As for Zaytinya’s menu: Although they’re not small, the plates of spreads and dips get a major boost from pillowy pita bread that servers refill as soon as you demolish a basket. The menu isn’t short of meats, yet the vegetable options shine thanks to the grassy olive oil and bright lemon that punch up rather than overpower. The cocktails, too, are distinct, featuring ingredients like za’atar, mint tea, the chickpea liquid aquafaba and plenty of thyme among the house drinks.

The discussion between Andrés and Rockwell ranges the way it might at a friendly dinner, touching on how the pandemic caused many people—from within the restaurant industry and out—to assess what they want out of their lives. If that includes working in a restaurant, great, Andrés says, but he also doesn’t begrudge anyone who quits to seek other jobs, although it’s making his professional world more challenging.

“Some people like to be in a restaurant because it’s part of who they are, or they need to pay the bills,” says Andrés. “There’s no one answer that fits every reason why anybody would want to join a restaurant, open a restaurant, open a food truck.” But if someone wants to give that up, they should leave, he believes. Given the chance, Andrés says he would backpack around the world. But seeing it through work and new restaurants “will make do.”

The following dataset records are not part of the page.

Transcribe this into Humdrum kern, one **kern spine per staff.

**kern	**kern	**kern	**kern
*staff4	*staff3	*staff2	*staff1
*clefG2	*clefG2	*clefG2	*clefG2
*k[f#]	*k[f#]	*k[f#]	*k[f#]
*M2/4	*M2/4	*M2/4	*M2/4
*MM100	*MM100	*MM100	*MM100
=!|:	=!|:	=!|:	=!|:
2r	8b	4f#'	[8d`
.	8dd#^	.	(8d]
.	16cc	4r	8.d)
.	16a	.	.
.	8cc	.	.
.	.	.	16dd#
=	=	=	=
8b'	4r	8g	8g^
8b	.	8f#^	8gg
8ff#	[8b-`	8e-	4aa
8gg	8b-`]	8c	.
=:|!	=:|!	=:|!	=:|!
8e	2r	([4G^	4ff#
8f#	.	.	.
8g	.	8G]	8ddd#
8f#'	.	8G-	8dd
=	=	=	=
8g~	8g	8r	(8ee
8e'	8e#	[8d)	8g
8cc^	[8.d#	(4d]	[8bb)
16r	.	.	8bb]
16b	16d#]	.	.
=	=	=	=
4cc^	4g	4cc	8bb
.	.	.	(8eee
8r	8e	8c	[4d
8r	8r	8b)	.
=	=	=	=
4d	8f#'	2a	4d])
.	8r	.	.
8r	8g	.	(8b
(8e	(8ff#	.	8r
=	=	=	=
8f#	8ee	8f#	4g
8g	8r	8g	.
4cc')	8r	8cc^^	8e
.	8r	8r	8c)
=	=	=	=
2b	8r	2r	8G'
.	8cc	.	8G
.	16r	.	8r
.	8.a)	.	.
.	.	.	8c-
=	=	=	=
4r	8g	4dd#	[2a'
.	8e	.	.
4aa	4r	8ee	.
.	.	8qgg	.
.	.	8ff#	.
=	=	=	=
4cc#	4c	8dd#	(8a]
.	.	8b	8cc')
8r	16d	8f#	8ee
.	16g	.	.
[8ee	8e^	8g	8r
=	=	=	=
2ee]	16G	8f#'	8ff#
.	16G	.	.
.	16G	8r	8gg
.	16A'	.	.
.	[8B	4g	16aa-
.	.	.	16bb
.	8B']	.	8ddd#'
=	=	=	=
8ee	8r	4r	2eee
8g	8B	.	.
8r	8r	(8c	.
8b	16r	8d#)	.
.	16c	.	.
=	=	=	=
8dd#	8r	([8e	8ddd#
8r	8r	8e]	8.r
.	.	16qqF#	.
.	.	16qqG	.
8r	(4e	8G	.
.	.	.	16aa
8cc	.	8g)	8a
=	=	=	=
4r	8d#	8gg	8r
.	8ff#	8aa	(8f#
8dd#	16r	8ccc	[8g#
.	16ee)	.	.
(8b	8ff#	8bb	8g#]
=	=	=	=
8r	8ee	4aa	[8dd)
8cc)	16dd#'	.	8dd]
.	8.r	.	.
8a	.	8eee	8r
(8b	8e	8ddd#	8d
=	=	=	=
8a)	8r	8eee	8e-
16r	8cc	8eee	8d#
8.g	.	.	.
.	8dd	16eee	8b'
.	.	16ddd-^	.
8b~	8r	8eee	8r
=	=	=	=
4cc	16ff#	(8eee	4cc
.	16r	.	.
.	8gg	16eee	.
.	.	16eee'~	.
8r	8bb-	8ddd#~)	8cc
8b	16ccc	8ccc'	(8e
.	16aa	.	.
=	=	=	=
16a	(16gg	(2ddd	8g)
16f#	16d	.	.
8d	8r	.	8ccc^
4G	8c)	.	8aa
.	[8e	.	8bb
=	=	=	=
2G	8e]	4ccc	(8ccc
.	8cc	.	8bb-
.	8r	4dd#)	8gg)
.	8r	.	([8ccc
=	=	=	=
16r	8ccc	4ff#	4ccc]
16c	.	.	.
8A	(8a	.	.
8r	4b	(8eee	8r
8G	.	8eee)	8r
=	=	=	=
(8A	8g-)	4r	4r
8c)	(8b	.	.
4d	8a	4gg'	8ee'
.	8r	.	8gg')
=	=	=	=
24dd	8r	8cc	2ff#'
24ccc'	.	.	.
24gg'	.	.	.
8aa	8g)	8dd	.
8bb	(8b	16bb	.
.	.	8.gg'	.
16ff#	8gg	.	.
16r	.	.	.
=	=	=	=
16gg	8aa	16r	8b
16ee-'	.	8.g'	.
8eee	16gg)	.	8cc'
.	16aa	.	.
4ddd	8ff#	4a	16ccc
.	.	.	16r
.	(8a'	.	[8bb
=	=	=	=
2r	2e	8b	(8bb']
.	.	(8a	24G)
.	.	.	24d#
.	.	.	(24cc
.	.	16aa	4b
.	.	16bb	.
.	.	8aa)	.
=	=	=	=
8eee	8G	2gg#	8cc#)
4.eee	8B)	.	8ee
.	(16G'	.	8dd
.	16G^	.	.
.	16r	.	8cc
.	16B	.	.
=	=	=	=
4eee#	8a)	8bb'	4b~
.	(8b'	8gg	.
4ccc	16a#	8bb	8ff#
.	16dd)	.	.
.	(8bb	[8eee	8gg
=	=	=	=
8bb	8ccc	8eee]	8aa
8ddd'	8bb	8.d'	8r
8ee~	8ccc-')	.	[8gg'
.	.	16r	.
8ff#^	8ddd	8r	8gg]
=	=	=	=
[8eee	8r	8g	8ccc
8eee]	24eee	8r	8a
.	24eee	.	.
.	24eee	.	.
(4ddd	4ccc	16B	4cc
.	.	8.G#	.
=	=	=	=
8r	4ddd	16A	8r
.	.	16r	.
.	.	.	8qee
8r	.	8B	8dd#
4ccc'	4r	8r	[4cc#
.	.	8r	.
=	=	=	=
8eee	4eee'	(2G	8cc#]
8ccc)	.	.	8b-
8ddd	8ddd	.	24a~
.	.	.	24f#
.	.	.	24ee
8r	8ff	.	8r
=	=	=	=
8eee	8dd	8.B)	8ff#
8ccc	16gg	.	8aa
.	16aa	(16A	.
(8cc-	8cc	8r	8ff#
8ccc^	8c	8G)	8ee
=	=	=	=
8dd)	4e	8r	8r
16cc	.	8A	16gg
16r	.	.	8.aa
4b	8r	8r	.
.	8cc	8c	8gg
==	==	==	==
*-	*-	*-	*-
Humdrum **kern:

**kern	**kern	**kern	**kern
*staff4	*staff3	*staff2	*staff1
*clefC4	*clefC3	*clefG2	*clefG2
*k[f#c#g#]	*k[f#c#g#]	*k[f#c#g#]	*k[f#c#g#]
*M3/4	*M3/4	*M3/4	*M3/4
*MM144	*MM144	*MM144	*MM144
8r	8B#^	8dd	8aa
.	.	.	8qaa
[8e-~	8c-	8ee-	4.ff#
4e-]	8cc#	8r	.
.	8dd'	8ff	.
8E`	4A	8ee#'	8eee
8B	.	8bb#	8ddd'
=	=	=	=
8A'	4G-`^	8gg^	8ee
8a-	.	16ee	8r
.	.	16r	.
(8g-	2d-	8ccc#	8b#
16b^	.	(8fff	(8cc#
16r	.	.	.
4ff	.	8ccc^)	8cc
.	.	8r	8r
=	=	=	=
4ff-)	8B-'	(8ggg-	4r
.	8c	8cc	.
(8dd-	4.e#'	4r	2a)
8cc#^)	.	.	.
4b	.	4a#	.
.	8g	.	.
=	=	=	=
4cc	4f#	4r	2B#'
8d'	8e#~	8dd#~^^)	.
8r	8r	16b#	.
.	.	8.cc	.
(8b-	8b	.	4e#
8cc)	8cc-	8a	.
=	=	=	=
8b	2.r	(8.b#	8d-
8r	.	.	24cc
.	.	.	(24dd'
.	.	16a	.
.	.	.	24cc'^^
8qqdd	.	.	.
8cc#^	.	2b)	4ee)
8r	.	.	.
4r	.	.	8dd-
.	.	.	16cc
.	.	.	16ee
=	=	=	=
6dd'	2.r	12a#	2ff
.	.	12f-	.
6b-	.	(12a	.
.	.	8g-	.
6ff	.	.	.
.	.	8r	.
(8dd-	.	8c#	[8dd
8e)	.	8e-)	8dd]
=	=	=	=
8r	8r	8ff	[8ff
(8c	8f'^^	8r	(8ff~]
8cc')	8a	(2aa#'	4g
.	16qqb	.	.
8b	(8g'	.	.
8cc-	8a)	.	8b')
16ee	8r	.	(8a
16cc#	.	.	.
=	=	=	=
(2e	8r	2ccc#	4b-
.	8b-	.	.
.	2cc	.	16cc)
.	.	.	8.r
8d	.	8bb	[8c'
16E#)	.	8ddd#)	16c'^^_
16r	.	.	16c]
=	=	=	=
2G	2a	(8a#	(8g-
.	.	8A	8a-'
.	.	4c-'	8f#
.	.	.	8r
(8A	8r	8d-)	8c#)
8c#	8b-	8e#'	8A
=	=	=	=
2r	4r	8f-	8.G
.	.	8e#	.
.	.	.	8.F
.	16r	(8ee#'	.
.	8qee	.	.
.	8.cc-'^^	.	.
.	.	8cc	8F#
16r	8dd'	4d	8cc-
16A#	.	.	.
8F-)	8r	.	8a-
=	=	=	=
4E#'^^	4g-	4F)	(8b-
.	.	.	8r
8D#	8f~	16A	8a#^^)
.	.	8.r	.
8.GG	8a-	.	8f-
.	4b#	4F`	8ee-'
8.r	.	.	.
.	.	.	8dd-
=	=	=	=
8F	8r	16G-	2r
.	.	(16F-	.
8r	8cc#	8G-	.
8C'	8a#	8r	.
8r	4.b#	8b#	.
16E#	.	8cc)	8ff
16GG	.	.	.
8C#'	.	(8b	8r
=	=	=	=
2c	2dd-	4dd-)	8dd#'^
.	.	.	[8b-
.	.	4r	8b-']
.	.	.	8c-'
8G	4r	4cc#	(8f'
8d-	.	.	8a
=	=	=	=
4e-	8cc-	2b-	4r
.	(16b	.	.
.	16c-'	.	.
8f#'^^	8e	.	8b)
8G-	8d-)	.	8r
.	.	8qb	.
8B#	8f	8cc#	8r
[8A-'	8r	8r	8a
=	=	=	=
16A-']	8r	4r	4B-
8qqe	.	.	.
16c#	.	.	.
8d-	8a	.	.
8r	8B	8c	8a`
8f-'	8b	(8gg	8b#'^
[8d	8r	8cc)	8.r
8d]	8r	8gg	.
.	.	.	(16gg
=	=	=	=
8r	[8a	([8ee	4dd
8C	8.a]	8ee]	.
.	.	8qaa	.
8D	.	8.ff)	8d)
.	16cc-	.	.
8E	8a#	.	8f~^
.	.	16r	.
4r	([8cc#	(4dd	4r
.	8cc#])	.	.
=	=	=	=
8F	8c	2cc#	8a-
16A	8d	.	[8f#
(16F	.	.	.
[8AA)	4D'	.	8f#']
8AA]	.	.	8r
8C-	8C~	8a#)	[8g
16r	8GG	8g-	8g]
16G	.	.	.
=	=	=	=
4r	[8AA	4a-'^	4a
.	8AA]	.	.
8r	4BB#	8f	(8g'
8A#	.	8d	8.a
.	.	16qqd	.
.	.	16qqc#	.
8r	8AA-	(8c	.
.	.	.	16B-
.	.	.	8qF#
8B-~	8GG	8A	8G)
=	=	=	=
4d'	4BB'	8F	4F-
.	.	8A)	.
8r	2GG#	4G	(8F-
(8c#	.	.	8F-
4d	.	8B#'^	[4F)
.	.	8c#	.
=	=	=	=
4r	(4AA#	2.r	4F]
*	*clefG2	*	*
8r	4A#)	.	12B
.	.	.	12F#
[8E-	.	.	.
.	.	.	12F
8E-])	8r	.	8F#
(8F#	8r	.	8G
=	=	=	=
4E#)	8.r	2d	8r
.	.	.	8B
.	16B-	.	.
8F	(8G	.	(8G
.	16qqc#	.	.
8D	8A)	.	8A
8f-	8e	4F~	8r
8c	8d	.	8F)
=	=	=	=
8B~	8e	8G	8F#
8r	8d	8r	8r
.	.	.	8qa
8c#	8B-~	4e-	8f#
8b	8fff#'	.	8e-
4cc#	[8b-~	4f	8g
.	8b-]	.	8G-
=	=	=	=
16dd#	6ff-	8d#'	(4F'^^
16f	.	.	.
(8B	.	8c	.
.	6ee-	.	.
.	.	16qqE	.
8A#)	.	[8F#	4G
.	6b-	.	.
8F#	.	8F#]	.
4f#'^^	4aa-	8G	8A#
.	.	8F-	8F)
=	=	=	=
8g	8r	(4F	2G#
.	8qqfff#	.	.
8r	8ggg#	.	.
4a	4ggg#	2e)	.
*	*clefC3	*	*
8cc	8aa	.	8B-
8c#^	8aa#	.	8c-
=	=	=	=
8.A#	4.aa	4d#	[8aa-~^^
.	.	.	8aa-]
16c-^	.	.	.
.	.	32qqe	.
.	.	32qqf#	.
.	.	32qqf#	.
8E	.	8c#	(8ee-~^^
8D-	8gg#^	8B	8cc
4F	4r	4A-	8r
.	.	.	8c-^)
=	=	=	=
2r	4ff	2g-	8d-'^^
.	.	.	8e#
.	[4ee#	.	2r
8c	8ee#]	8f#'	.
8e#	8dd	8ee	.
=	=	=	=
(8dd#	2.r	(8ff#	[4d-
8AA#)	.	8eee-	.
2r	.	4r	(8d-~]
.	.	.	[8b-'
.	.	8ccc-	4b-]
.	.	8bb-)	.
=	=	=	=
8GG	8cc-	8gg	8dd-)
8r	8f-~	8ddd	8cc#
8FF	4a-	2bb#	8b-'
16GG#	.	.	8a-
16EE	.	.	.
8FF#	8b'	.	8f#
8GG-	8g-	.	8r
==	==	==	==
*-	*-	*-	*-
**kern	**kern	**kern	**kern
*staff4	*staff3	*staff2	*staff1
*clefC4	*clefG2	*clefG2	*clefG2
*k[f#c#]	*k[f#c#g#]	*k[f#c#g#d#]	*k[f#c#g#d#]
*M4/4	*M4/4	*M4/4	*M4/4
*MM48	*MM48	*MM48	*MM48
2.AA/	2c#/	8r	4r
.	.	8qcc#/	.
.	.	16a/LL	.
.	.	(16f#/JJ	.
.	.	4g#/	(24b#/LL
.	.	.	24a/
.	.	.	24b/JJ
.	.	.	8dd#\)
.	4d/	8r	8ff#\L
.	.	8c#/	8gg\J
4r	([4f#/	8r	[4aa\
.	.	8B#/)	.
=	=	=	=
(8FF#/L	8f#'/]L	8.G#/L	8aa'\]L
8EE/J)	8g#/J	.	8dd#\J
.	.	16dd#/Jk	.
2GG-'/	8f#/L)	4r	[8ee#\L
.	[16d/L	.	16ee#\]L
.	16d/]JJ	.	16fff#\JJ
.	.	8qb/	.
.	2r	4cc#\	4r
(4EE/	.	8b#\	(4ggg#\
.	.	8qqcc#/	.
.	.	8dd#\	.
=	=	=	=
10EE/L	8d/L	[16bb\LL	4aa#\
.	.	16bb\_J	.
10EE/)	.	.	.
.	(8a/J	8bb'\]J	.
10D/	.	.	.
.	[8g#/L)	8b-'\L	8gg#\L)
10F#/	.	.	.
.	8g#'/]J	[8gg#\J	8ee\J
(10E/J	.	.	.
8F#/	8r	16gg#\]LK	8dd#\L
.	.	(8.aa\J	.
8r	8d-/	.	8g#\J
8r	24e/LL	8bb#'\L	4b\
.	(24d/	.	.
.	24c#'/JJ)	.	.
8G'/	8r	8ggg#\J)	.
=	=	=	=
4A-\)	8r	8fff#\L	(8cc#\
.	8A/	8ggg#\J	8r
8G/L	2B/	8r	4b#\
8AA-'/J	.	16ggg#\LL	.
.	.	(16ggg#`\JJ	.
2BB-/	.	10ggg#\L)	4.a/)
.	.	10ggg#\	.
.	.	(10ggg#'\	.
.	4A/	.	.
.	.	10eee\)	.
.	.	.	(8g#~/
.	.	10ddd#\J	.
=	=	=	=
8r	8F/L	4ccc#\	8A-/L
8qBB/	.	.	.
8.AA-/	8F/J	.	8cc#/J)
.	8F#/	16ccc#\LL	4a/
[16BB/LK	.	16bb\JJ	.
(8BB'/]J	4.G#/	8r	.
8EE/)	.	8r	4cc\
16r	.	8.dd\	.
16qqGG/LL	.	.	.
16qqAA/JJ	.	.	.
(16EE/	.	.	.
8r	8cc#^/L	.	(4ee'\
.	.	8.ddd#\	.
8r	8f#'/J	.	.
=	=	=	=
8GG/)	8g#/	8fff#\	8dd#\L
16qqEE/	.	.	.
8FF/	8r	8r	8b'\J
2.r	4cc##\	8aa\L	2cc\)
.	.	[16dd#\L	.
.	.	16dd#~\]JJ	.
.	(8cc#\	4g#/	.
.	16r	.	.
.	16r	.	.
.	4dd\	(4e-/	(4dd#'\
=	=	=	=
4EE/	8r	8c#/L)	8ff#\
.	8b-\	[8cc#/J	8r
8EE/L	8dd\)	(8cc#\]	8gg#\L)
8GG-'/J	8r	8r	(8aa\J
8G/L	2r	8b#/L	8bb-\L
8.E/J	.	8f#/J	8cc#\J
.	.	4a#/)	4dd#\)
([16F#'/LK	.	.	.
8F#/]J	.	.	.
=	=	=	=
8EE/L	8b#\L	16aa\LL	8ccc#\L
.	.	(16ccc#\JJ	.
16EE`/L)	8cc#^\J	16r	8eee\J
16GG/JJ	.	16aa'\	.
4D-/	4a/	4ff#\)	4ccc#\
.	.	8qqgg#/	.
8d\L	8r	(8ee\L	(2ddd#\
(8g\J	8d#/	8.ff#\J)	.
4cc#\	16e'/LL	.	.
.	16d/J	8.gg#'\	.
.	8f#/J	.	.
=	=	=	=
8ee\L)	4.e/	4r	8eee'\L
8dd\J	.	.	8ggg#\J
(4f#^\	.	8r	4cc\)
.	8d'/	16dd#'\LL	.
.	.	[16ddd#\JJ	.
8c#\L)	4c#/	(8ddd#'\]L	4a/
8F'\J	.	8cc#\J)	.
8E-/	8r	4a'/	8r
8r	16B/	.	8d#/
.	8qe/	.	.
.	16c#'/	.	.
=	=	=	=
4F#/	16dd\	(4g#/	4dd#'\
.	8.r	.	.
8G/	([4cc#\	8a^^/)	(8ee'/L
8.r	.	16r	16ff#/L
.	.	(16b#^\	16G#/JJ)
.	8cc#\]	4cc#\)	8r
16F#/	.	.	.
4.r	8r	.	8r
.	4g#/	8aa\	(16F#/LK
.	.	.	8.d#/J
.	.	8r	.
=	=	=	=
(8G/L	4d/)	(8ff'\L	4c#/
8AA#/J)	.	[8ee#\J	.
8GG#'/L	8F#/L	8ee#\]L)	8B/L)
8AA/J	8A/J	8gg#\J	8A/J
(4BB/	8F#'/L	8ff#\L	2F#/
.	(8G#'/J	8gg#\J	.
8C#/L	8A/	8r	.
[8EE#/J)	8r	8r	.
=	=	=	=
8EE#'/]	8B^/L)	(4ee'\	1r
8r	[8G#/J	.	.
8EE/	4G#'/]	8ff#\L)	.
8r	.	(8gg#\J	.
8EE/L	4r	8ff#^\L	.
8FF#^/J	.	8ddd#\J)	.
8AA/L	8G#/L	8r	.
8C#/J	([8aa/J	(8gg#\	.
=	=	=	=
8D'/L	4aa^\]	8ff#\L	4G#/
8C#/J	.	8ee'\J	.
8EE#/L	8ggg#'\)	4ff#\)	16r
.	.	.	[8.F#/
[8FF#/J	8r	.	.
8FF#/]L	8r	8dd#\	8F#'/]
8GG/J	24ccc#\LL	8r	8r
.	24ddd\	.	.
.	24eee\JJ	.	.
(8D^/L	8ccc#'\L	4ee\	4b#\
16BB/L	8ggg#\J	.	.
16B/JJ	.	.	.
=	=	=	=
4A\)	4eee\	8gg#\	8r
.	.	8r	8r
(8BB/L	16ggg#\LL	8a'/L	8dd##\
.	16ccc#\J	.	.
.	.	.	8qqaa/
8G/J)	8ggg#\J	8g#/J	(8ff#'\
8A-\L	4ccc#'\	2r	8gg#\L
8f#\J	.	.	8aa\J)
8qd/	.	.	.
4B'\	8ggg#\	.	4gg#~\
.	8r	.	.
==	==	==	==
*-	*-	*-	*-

The duo are already dreaming up future outposts to bring to South Florida, Las Vegas and California. Zaytinya has been open since July, and they hope its sweeping footprint in NoMad—itself home to a growing wave of restaurants aiming to keep the lunchtime desk-salad crowd around after work hours—serves as a reason to make a night of the city once again. 

And that, too, can be the work of supporting a community. Perhaps it’s not as visible a humanitarian act as the work Andrés does with WCK, but it’s helpful through the good times, too, whether providing jobs for servers and staff, connection with your fellow diners, or increased traffic to a given neighborhood. “Every time we open a new restaurant, we are building a stronger connection within the community,” he says, citing his network of Washington spots, as well as his plans to expand in cities like Los Angeles and New York. 

“They really are the connective tissue in cities,” Rockwell says of restaurants. “We rarely think about an experience without thinking about a meal to go along with it.”

(Corrects name of streaming service in the second paragraph.)